Bunların ikisi de yapılmadı ve Kuzey Kıbrıs’ta bir Türk dev­letinin kurulduğu tarihten bu yana geçen 50 yıl içinde, gerek Ankara’daki gerek Lefkoşa’daki yönetimler -bugünkü statüko­nun geçici olduğu inancıyla olsa gerek- siyasette de ekonomide de günü kurtarmaya yönelik, palyatif tedbirlerle idare-i maslahat ettiler.

Yıldönümleri, oturup düşün­me-muhasebe yapma zamanla­rıdır.
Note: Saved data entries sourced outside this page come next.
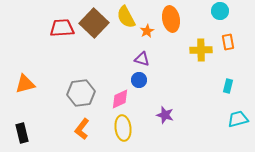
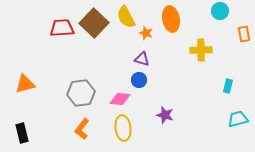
orange star: moved 1 px left, 2 px down; rotated 24 degrees counterclockwise
orange rectangle: moved 16 px right, 8 px up
pink diamond: rotated 30 degrees clockwise
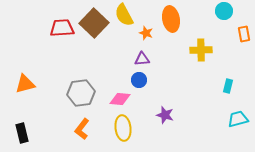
cyan circle: moved 4 px right
yellow semicircle: moved 2 px left, 2 px up
purple triangle: rotated 21 degrees counterclockwise
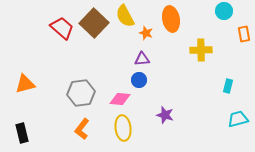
yellow semicircle: moved 1 px right, 1 px down
red trapezoid: rotated 45 degrees clockwise
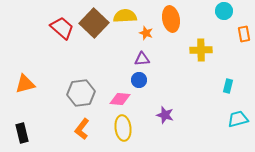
yellow semicircle: rotated 115 degrees clockwise
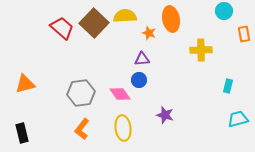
orange star: moved 3 px right
pink diamond: moved 5 px up; rotated 50 degrees clockwise
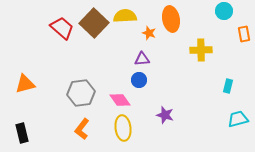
pink diamond: moved 6 px down
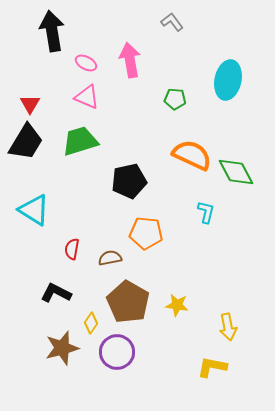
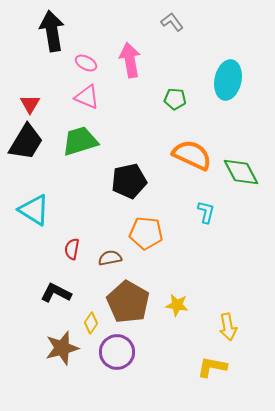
green diamond: moved 5 px right
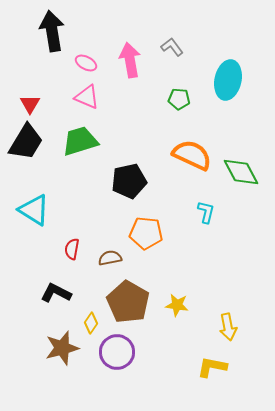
gray L-shape: moved 25 px down
green pentagon: moved 4 px right
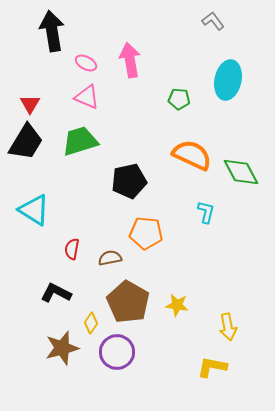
gray L-shape: moved 41 px right, 26 px up
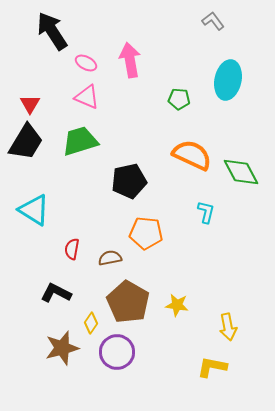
black arrow: rotated 24 degrees counterclockwise
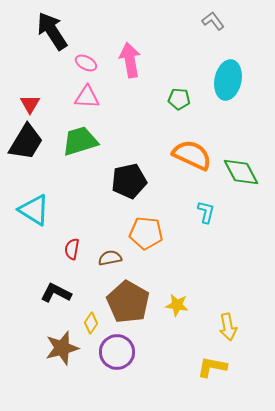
pink triangle: rotated 20 degrees counterclockwise
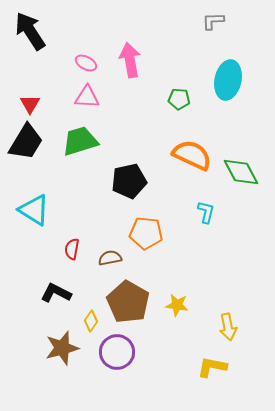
gray L-shape: rotated 55 degrees counterclockwise
black arrow: moved 22 px left
yellow diamond: moved 2 px up
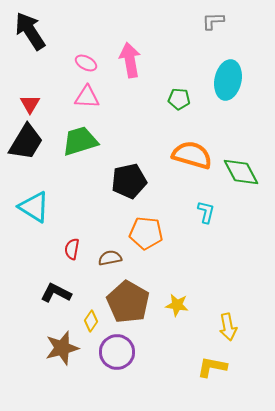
orange semicircle: rotated 9 degrees counterclockwise
cyan triangle: moved 3 px up
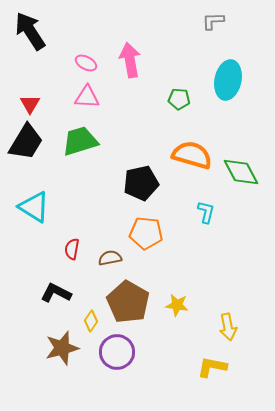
black pentagon: moved 12 px right, 2 px down
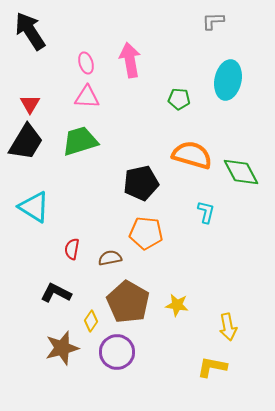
pink ellipse: rotated 45 degrees clockwise
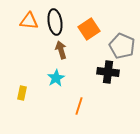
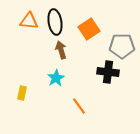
gray pentagon: rotated 25 degrees counterclockwise
orange line: rotated 54 degrees counterclockwise
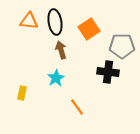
orange line: moved 2 px left, 1 px down
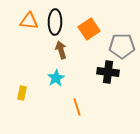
black ellipse: rotated 10 degrees clockwise
orange line: rotated 18 degrees clockwise
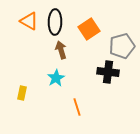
orange triangle: rotated 24 degrees clockwise
gray pentagon: rotated 15 degrees counterclockwise
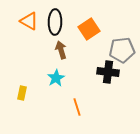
gray pentagon: moved 4 px down; rotated 10 degrees clockwise
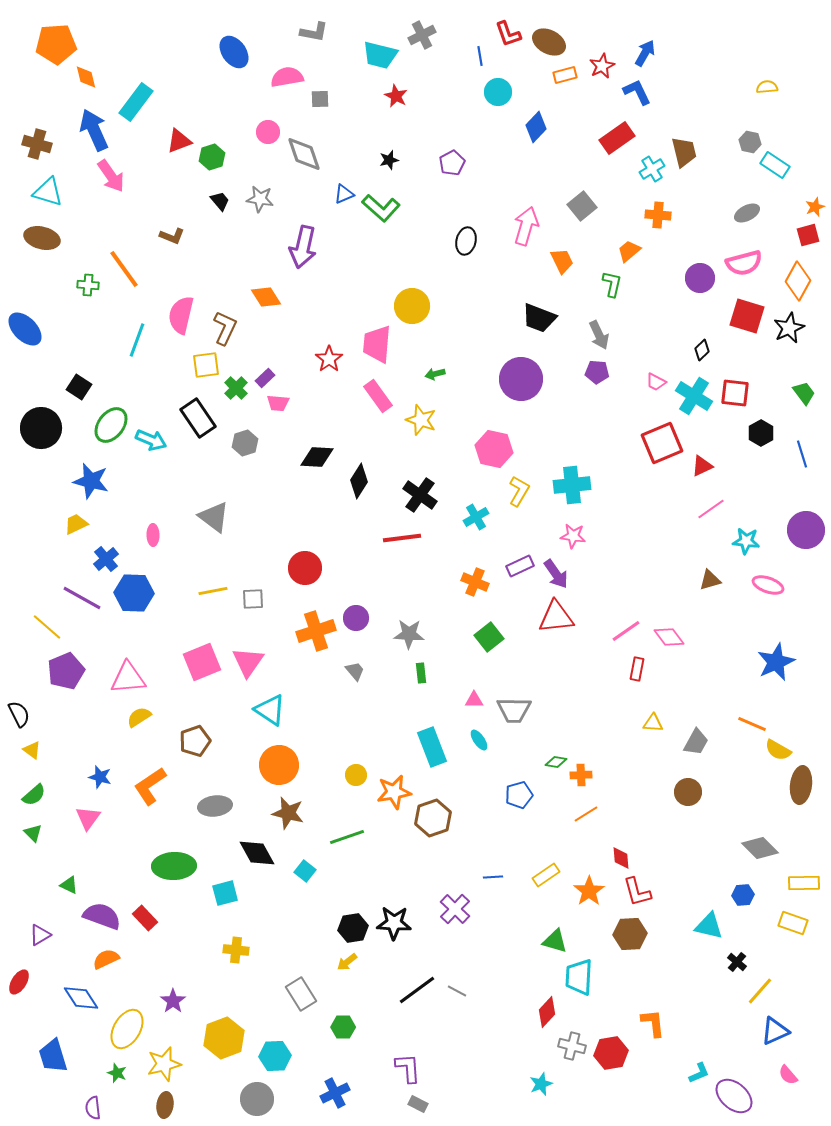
Ortada bir başarı hikayesi olmadığına göre, Ankara ve Lef­koşa bu 50. yıldönümü vesilesiyle kafa kafaya verip nerede hata yaptık diye sorgulamalıdır.

KAPAK-DOSYASI-KAYA-TURKMEN-2
1977’de Kıbrıs sorununun 2 bölgeli federasyon temelinde çözümlenmesini öngören anlaşmayı imzalayan Rauf Denktaş ve Makarios. Ortadaki kişi 1972 ve 1982 yılları arasında 2 kez Birleşmiş Milletler Genel Sekreteri olan Kurt Waldheim.